** EXERCISE DETAILS **
Nothing is to be altered; the data must be repeated exactly.

[Dataset entries]
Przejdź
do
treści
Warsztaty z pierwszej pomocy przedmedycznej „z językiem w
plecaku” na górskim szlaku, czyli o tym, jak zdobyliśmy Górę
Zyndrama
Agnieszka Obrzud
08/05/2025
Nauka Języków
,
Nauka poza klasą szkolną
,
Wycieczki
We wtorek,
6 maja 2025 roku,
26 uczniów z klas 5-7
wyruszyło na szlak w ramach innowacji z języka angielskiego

** REPLY **
Przejdź
do
treści
Warsztaty z pierwszej pomocy przedmedycznej „z językiem w
plecaku” na górskim szlaku, czyli o tym, jak zdobyliśmy Górę
Zyndrama
Agnieszka Obrzud
08/05/2025
Nauka Języków
,
Nauka poza klasą szkolną
,
Wycieczki
We wtorek,
6 maja 2025 roku,
26 uczniów z klas 5-7
wyruszyło na szlak w ramach innowacji z języka angielskiego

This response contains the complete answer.